2013 will mark the mass commercial deployment of 802.11ac – the new IEEE wireless protocol that promises speeds at least 3 times faster than conventional Wi-Fi.
802.11ac: New IEEE Standard
802.11ac is the new IEEE standard for wireless networking. You could consider it a qualitative increment over 802.11n, which is the standard most of us use for Wi-Fi today. It’s faster, and more scalable. 802.11ac is said to be capable of facilitating transmissions of more than 1 gigabit per second. Well actually, the standard can support speeds up to 7 gigabits per second, but such outrageous speeds will hardly ever be achieved. But of course, they come with the ‘under ideal conditions’ rider as well. The realistic assumption of 1+ gigabits per second is mouthwatering enough anyway.
802.11ac is designed to operate only in the 5 Ghz band. This helps avoid unnecessary interference from other devices operating in the 2.4 Ghz range – like Bluetooth transmitters or microwave ovens. While 802.11n supports only 40 Mhz channels, 802.11ac allows support for 80Mhz wide channels, and in some cases, even 160Mhz wide channels. This allows for much, much higher data rates.
802.11ac beats back 802.11n’s disadvantages. It can work flawlessly despite congestion. Many of us now have more than 2 wireless devices with us at all times – laptop, smartphones, and sometimes even a tablet. And the number of devices is only going to go up in the coming years. With so many devices, Wi-Fi as we currently know it can get unbearably slow. 802.11ac however, will remain unaffected and still get you the speeds. Additionally, the standard is more efficient, which would allow smartphones to transmit data faster while consuming less power. The result: better battery life.
Enterprises are expected to be among the first ones to adopt this new standard – with the potential for less interference despite mass usage, 802.11ac makes for an attractive upgrade for crowded places.
However, the standard is still under development, that is, it is still in Draft stage. Even before 802.11ac is finalized and the draft is finished, manufacturers have begun pushing out compatible devices and routers for the market. It is not expected to be an issue however, as there isn’t much change expected in the final draft.

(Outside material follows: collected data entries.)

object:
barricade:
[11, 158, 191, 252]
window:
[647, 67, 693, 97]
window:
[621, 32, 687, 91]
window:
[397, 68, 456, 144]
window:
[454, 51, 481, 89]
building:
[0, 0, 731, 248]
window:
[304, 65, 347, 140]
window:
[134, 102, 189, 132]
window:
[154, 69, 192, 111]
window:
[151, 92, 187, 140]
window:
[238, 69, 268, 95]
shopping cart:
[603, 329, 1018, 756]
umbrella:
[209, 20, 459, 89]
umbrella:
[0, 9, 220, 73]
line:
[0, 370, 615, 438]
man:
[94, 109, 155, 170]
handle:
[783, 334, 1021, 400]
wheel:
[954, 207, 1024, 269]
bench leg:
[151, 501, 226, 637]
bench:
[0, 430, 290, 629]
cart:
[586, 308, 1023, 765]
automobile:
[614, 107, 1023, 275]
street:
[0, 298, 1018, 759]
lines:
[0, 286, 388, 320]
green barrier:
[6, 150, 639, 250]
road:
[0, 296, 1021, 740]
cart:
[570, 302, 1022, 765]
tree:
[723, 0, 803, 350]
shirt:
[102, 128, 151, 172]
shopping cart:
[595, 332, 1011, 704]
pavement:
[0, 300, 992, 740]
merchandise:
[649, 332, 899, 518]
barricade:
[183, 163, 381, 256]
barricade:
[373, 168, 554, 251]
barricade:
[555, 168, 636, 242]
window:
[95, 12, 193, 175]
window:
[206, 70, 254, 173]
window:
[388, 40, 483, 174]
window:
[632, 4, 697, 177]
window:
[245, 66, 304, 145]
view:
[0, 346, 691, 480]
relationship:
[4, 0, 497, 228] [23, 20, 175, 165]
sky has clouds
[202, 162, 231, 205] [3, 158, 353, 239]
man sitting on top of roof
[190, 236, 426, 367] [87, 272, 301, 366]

The first 802.11ac chipset for retail Wi-Fi routers was released back in 2011 by Quantenna. Ever since then, there have multiple launches by different companies – Buffalo Technology released the world’s first 802.11ac router in May 2012. Cisco will be releasing products for the standard in the second half of this year.
Most devices will be dual-band though – which means they will support transmission both in the 2.4 Ghz band (802.11n) and the 5 Ghz band (802.11ac). Over time, we can expect the latter to dominate the wireless world. Most devices in 2014 will offer 802.11ac compatibility, while it is estimated that there will be one billion 802.11ac devices in the world by 2015.